During the course of considering pilot projects, the Board has broad discretion to consider any and all factors in its decision, however the following factors have been identified as being important considerations that the Board will take into account:

1. Strategic focus

  • Project continues to be aligned with the Foundation’s mission and brings value within the scope of one or more of the Foundation's approved strategic focus areas for open infrastructure.
  • Where it is mutually beneficial to the pilot project and other projects involved, the project has taken advantage of opportunities for integration and complementarity with other open source projects both inside and outside the Foundation.

2. Governance

  • Project has defined and documented governance procedures, and has been operating under those procedures for a period of time and with a level of activity sufficient to demonstrate the effectiveness of the model.
  • The Foundation does not prescribe a specific governance model for projects. The Board will be looking for evidence that the governance model the project has chosen meets the project's organizational needs and grants developers and users a voice in project governance.
  • Projects may find existing documents on project governance models helpful when deciding what practices to adopt, such as Mozilla's Open Source Archetypes.
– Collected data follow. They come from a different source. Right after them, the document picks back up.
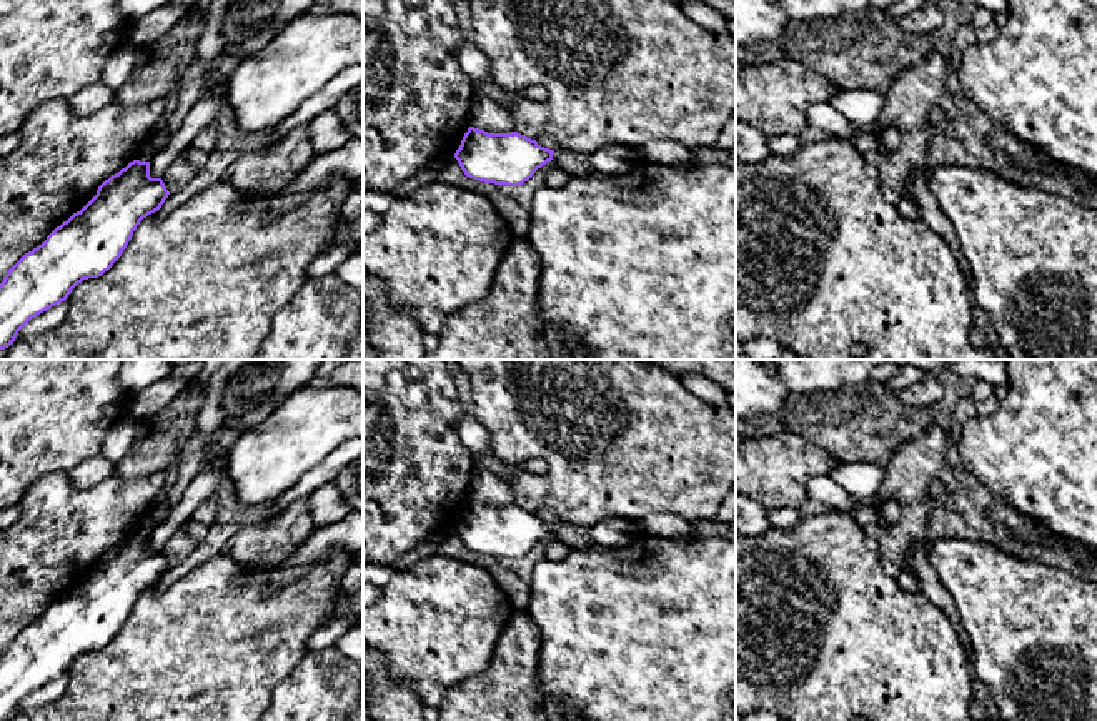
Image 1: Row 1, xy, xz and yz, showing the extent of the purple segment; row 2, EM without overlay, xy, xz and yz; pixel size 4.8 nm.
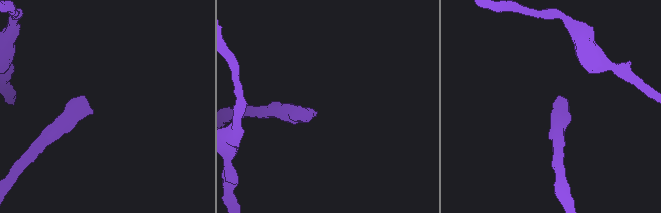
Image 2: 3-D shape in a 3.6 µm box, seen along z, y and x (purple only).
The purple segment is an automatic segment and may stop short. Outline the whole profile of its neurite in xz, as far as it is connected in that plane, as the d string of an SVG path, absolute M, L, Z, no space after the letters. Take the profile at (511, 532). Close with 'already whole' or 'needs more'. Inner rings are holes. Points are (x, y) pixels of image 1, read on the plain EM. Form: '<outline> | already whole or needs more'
M474 500L464 506L454 531L466 549L499 559L523 558L548 535L569 549L589 549L596 544L586 528L544 521L518 505L488 506Z | needs more

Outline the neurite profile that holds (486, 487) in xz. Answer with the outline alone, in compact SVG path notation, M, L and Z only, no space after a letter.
M474 468L471 471L471 500L488 506L514 505L514 495L509 481L488 468Z

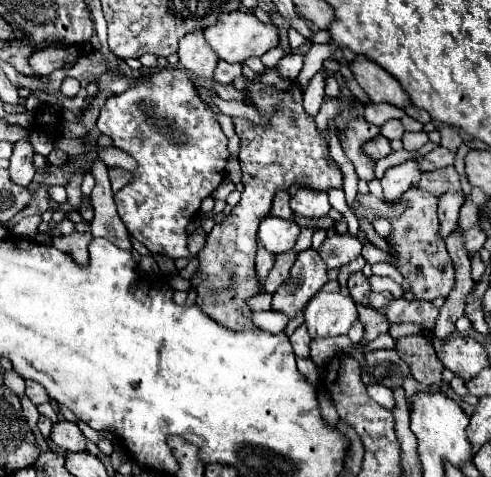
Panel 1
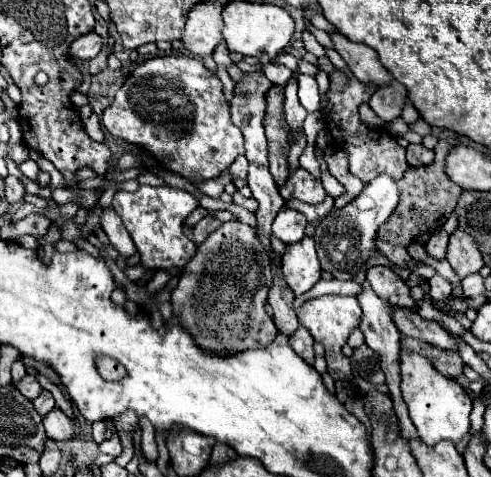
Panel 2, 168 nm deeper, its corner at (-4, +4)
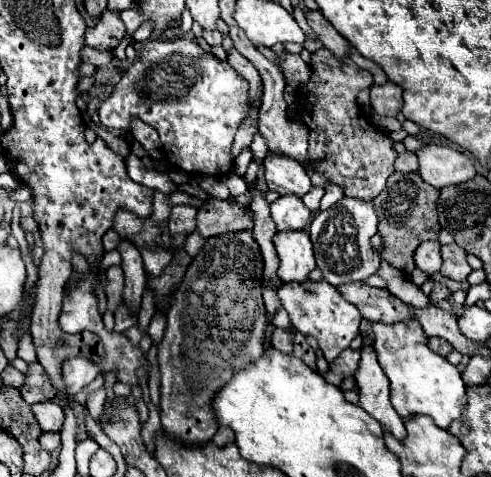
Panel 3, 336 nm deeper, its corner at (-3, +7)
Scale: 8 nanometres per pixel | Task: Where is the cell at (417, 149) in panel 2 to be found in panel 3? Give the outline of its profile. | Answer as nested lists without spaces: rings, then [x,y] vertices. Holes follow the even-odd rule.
[[[404,152],[396,158],[394,168],[398,172],[416,172],[416,154],[414,152]]]

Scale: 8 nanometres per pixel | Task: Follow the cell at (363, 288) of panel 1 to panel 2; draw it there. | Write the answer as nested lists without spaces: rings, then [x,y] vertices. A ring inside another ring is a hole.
[[[369,281],[361,283],[361,293],[357,295],[357,301],[359,301],[361,309],[363,309],[363,317],[361,317],[361,325],[359,327],[361,327],[363,335],[365,335],[365,343],[373,351],[377,351],[377,355],[381,357],[381,369],[383,369],[383,373],[387,377],[387,387],[389,387],[389,395],[393,399],[393,409],[395,409],[395,415],[397,415],[399,425],[401,425],[401,439],[405,439],[407,443],[409,441],[417,441],[419,435],[417,435],[417,429],[413,427],[413,423],[409,419],[405,401],[401,397],[401,387],[399,387],[401,385],[401,373],[399,373],[399,351],[401,351],[399,339],[401,339],[401,333],[399,333],[399,329],[397,329],[397,325],[395,325],[395,321],[391,317],[393,315],[393,307],[387,301],[383,301],[381,297],[377,297],[377,293],[373,291]]]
3. Technical best practices

  • Project has established technical best practices, such as documentation, code review, testing, CI/CD, bug handling, security considerations and vulnerability management.
  • Projects may find existing documented standards to be helpful when deciding what practices to adopt, such as the Core Infrastructure Initiative's best practices.

4. Open collaboration

  • Project policies and practices provide a level playing-field where open collaboration can happen.
  • Project has adopted the philosophy of The Four Opens: open source, open development, open design, open community.
  • Project and its community adhere to the Open Infrastructure Foundation Community Code of Conduct.
  • Project behaves as a good neighbor to other confirmed and pilot projects.
  • Project distributes software under an open source license that the Board has approved for use, and that has been approved as an open source software license by the Open Source Initiative.
  • Project distributes documentation under a license that the Board has approved for use. This includes open source software licenses, as above, and also non-software licenses for open content, like Creative Commons.

5. Active engagement

  • Project has a diversified developer base. A project that is built with a broad developer base both in number and stakeholders is more likely to be sustained over the long term.
  • Project has demonstrated momentum in adoption by users and a path for continued growth. We view this as validation that the technology solves real problems for real users.
  • Project is part of an evolving and healthy ecosystem. We view this as confirmation that the technology is broadly applicable to different use cases. The Board will consider activities such as available training and user support, hiring by vendors or users, and commercial products and services.

These factors will be evaluated in a project confirmation process that has the following steps:

  • The Foundation staff will work with projects through their pilot phase to meet the expectations and guidelines above.
  • Pilot projects will submit an application to the Foundation.
  • Representatives of the pilot project will attend a discussion meeting with the Board that may include an informal or formal presentation to the Board.
  • Representatives of the Foundation staff will attend the discussion meeting, which may include discussion of funding and staff allocated to the pilot project on confirmation. The Board will seek an evaluation and recommendation from the Foundation staff who supported the pilot project to this point.
  • The Board will review the project's application, and vote whether to confirm it.